_Problem set_:
1 - In the debt ceiling article, with whom is Biden negotiating a deal on raising the nation's debt limit?
2 - Print the passage of the debt ceiling article that starts at the words "Left-Wing Dems Bristle" and runs through the words "debt ceiling deal.", with no change to its wording.

_Exercise text_:
----------------

Left-Wing Dems Bristle As Biden Mulls Welfare Work Requirements In Debt Ceiling Deal
Left-wing Democratic lawmakers in Congress are criticizing President Joe Biden for signaling an openness to impose work requirements on welfare recipients, after comments he made on Monday, even as Republicans claim that they are “essential” to any debt ceiling deal.
Biden, who is currently negotiating a deal on raising the nation’s debt limit with House Speaker Kevin McCarthy, said that he is open to hearing a new proposal from the GOP on the issue, stating on Sunday that “I voted for tougher aid programs that’s (sic) in the law now, but for Medicaid, it’s a different story. And so I’m waiting to hear what their exact proposal is.” Many left-wing Democrats have taken sharp exception to those comments, claiming that Biden was abandoning their policy priorities and low-income voters.

----------------

_Extracted data_:
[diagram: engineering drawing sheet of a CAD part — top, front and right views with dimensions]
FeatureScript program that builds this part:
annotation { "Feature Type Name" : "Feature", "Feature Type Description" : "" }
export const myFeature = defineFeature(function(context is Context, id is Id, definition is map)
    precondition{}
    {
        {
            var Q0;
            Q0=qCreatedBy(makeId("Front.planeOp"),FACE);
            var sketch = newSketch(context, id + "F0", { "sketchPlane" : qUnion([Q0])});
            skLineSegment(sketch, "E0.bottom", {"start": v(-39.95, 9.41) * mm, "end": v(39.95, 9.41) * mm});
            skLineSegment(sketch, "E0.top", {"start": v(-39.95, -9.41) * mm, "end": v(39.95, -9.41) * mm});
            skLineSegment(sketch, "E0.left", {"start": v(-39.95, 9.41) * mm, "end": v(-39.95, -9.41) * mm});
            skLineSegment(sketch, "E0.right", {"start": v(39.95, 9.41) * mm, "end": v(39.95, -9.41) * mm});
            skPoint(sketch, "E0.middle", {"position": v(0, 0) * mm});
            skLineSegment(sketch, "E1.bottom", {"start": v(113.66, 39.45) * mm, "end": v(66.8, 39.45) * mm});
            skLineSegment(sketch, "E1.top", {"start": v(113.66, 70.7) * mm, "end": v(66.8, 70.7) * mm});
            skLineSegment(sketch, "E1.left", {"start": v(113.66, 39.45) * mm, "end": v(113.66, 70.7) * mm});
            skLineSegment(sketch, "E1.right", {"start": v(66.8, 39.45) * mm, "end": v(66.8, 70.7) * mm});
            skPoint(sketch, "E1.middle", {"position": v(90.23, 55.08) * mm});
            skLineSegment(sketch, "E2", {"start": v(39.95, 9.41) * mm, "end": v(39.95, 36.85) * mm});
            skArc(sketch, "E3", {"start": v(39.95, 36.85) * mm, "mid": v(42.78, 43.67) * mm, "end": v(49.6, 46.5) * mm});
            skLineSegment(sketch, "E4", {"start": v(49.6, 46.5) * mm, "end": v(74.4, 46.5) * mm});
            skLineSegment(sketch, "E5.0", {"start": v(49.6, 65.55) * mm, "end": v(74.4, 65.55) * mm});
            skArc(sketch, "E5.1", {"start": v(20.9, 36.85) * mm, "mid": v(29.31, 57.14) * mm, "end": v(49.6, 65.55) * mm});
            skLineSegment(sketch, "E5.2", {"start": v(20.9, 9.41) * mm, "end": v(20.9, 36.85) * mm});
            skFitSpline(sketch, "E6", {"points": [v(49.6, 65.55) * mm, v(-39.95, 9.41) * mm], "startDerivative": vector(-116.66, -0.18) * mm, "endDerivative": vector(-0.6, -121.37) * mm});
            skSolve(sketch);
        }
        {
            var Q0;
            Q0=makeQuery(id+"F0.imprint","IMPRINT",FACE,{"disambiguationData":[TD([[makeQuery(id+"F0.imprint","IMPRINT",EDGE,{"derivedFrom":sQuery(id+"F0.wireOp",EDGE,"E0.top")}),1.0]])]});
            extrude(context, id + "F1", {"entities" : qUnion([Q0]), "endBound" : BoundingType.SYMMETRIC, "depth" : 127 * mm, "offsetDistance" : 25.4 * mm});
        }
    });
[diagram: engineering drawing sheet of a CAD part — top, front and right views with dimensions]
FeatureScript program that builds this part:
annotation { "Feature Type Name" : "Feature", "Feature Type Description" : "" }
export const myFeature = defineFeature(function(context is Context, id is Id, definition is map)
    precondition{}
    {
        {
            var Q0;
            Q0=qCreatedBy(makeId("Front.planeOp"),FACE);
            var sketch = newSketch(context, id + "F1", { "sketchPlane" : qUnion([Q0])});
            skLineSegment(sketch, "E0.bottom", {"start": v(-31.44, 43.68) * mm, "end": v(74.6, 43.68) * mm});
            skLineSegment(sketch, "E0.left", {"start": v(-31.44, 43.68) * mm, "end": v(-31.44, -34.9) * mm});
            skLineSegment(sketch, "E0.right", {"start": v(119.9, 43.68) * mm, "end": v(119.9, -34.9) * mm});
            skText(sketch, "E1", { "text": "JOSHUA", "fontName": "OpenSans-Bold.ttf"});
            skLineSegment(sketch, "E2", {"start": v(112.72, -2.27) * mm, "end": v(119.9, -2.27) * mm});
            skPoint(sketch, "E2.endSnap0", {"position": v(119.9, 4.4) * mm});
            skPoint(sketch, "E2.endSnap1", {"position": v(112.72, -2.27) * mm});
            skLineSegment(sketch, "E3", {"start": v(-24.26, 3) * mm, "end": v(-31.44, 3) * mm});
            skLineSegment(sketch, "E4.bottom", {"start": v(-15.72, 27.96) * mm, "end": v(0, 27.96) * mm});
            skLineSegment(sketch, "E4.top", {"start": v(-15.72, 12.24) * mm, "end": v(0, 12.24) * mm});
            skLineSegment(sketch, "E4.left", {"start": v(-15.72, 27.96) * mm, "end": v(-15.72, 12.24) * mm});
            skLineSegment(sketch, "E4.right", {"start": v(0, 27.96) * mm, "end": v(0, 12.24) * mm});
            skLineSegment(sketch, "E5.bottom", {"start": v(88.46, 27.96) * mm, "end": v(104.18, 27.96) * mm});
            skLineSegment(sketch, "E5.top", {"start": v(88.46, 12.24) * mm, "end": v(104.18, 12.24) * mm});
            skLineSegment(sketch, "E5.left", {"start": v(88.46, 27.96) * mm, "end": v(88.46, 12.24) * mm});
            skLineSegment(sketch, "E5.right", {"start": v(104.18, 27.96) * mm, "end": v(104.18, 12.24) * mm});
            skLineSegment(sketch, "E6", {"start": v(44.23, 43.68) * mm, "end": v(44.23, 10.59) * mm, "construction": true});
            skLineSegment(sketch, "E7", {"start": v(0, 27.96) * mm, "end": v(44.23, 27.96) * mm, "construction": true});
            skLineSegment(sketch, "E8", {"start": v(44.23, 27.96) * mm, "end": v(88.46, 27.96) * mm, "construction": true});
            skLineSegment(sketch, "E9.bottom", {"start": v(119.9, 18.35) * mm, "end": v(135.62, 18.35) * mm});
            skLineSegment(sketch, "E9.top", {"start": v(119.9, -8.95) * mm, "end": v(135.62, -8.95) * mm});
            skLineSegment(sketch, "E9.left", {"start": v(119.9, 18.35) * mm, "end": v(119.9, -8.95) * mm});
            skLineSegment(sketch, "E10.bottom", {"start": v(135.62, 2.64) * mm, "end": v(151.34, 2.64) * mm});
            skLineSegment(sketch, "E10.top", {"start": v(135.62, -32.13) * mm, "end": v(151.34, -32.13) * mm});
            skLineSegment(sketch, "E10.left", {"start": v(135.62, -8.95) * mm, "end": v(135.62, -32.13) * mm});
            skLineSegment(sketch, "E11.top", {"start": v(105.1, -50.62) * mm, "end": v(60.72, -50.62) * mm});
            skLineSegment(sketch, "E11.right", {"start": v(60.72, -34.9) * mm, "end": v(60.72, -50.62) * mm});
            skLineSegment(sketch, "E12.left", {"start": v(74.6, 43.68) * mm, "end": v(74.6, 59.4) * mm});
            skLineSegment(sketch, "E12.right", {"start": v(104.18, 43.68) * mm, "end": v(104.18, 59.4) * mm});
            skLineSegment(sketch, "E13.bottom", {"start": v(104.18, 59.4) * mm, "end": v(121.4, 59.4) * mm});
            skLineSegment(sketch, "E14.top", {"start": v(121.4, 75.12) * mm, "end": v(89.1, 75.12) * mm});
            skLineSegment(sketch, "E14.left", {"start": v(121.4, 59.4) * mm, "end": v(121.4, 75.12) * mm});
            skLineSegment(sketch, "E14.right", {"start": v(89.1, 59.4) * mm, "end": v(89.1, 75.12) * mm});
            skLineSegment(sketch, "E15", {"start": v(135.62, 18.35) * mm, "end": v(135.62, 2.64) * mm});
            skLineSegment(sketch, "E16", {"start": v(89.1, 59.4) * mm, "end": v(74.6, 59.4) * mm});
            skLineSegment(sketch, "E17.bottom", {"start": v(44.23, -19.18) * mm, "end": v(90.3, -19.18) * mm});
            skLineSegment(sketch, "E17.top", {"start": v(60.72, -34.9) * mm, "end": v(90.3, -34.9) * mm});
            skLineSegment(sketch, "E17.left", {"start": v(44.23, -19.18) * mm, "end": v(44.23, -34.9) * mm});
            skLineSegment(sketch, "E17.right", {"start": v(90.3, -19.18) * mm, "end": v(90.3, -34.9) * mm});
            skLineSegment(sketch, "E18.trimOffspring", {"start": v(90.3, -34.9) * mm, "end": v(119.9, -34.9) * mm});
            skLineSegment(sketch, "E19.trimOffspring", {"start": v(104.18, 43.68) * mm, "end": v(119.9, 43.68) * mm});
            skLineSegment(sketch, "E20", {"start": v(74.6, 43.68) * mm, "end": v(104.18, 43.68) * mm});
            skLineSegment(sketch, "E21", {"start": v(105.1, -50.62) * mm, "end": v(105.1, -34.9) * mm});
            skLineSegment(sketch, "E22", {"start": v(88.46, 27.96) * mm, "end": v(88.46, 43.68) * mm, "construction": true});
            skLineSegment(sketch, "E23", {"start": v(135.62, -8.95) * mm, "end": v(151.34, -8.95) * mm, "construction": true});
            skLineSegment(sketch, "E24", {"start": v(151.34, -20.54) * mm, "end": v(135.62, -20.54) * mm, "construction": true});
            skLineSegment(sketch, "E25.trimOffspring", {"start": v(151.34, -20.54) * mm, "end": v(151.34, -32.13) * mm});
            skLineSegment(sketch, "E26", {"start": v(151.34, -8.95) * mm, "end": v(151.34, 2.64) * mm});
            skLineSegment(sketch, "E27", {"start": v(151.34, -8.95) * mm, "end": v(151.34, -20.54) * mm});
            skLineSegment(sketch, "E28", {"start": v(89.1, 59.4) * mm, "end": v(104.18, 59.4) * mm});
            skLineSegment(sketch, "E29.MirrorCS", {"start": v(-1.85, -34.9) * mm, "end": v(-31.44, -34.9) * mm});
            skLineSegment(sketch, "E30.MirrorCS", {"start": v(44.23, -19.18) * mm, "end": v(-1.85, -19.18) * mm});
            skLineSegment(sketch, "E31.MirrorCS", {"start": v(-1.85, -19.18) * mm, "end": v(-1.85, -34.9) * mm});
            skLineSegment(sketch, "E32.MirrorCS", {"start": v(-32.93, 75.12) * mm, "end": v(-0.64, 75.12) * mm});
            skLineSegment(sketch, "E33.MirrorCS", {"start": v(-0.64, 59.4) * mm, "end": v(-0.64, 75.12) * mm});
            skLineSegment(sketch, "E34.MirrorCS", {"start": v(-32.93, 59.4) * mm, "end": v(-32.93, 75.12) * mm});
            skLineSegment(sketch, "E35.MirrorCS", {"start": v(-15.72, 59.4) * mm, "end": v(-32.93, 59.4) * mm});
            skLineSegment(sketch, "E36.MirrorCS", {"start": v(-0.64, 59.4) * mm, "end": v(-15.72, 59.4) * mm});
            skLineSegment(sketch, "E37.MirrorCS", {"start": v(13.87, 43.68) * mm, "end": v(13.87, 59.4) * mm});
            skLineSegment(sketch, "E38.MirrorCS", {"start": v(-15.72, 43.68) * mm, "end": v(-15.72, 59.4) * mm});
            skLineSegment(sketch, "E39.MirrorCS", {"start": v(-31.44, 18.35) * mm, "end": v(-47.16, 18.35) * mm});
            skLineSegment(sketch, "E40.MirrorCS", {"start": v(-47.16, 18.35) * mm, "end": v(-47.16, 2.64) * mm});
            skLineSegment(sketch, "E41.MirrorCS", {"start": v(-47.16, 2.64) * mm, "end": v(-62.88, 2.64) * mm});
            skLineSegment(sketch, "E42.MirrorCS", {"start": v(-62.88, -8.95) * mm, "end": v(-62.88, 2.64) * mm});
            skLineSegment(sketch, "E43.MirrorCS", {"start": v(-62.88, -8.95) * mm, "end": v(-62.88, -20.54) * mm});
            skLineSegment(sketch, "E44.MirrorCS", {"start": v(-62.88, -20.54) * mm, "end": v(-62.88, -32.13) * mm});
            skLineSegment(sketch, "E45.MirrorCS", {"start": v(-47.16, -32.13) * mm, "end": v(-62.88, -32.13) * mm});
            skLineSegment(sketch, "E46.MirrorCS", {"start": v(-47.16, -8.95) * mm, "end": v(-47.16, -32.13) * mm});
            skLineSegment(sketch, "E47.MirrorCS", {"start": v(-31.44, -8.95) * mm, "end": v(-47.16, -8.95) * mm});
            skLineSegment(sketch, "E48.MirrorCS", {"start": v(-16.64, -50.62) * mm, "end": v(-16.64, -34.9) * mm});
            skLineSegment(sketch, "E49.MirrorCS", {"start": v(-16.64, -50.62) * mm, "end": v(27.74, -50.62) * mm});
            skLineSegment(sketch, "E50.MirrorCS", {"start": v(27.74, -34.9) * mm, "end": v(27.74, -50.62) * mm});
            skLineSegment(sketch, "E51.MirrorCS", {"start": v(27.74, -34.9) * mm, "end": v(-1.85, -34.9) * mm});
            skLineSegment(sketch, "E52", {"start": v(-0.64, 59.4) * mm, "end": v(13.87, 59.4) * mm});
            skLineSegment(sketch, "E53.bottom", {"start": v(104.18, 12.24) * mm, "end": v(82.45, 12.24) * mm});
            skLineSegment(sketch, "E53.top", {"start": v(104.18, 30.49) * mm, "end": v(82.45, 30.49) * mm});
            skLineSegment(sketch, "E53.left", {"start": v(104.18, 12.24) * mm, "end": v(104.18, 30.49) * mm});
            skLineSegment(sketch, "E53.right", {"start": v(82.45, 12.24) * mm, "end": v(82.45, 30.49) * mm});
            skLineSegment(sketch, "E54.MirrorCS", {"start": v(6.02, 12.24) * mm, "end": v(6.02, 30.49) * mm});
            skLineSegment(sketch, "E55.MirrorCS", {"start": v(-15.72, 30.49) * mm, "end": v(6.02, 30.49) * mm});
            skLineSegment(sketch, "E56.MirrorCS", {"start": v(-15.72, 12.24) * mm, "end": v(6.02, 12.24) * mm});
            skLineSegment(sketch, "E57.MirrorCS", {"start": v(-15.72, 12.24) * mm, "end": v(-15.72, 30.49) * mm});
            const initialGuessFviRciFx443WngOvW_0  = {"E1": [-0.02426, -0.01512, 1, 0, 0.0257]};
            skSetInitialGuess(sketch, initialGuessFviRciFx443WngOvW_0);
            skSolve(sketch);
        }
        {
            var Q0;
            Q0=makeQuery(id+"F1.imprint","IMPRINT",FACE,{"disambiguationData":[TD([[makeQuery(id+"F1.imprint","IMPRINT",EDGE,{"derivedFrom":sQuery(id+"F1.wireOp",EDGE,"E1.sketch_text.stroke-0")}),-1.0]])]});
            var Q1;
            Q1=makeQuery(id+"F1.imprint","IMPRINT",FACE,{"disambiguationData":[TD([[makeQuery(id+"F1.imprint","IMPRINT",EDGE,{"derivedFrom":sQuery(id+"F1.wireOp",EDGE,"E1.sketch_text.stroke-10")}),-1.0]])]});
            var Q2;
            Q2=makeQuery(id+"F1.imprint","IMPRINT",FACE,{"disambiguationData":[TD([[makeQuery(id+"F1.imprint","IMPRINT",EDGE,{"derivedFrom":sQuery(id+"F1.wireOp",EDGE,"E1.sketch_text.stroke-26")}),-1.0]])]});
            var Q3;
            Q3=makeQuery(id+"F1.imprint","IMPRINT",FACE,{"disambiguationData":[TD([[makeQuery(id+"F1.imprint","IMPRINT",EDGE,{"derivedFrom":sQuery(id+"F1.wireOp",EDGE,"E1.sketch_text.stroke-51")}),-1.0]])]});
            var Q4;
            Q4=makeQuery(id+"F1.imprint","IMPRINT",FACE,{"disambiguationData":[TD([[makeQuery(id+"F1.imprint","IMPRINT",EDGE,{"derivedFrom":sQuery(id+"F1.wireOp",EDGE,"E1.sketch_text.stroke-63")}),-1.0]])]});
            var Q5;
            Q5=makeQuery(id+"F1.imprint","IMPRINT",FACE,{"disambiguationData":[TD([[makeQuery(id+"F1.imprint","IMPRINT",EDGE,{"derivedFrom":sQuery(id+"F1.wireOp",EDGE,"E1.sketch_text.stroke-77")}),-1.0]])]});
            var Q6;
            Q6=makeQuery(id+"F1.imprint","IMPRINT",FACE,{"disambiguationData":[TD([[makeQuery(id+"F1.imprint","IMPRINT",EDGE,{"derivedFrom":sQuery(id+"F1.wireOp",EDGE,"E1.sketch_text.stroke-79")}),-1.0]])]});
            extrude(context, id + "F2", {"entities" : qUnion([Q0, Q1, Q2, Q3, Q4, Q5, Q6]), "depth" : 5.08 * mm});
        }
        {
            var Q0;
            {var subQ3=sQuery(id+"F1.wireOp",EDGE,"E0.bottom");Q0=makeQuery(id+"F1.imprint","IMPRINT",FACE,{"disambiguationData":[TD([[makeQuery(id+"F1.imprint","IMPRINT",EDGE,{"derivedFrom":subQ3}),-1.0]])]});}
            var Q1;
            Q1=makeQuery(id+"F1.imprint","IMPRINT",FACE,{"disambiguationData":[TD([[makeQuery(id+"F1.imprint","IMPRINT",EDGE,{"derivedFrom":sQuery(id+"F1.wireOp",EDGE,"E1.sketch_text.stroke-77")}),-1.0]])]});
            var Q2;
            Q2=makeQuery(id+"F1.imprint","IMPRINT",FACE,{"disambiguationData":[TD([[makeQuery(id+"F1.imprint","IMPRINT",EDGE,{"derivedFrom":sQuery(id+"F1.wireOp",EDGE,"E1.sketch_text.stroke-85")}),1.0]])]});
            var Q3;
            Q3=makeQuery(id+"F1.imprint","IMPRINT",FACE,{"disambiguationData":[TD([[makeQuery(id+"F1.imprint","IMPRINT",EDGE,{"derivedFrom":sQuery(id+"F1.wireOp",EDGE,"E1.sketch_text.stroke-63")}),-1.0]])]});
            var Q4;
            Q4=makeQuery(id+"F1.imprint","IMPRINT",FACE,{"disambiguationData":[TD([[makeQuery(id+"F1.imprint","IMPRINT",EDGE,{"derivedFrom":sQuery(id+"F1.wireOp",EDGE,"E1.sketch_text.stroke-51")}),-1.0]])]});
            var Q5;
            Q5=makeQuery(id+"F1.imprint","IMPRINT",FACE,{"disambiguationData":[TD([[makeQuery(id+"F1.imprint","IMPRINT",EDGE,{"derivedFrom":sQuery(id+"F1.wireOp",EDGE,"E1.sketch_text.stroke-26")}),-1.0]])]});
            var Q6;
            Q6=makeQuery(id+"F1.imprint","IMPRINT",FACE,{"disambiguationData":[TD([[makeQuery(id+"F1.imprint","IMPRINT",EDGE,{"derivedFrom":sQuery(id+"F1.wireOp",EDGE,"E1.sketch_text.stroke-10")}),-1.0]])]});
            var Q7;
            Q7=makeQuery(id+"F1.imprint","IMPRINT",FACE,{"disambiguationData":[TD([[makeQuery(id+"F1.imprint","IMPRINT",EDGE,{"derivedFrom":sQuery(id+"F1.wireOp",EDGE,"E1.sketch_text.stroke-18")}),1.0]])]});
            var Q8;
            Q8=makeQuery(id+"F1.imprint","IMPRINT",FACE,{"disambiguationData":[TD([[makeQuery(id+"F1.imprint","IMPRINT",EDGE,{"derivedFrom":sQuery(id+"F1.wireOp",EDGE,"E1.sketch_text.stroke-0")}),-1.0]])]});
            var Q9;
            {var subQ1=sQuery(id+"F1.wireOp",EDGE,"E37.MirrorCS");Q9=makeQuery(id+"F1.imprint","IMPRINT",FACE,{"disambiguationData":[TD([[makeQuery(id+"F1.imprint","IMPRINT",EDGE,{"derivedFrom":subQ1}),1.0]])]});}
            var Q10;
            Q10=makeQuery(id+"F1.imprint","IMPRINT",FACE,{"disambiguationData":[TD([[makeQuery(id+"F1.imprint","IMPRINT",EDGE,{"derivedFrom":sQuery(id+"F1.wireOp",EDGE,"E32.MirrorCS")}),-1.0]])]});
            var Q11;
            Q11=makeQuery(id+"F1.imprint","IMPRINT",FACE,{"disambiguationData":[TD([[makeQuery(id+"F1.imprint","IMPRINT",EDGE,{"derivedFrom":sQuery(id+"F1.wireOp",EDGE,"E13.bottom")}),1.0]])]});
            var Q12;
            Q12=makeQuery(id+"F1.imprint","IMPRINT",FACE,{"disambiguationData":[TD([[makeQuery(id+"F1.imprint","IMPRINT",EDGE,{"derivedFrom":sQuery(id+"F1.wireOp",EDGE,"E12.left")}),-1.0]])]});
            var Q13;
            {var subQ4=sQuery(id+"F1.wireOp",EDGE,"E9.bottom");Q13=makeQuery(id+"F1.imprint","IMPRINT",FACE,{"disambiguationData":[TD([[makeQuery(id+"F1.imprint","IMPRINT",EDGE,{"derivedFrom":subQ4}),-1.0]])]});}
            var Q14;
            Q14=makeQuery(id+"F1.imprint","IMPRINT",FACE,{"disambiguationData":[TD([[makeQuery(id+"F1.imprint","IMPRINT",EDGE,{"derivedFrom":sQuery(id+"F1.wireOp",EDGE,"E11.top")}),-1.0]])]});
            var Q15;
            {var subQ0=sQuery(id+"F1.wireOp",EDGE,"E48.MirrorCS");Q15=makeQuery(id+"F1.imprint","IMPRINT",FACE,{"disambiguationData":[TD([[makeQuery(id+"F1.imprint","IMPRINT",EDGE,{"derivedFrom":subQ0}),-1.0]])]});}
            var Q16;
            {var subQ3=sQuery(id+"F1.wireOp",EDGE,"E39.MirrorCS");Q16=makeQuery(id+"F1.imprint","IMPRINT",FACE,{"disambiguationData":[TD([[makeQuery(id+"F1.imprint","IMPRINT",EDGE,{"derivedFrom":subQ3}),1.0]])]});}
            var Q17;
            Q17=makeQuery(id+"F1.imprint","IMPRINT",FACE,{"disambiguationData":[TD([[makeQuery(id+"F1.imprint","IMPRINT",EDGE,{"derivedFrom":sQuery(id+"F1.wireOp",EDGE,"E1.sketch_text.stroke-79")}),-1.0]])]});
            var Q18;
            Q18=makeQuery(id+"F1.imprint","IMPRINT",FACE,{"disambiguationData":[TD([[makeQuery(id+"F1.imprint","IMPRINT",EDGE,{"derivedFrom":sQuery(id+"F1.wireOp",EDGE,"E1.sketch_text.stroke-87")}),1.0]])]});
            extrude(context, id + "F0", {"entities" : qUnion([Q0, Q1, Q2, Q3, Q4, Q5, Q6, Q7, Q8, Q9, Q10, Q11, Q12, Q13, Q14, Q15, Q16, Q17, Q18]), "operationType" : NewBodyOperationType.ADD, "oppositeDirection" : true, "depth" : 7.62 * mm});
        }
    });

----------------

_Outputs for the tasks_:
1 - House Speaker Kevin McCarthy

2 -
Left-Wing Dems Bristle As Biden Mulls Welfare Work Requirements In Debt Ceiling Deal
Left-wing Democratic lawmakers in Congress are criticizing President Joe Biden for signaling an openness to impose work requirements on welfare recipients, after comments he made on Monday, even as Republicans claim that they are “essential” to any debt ceiling deal.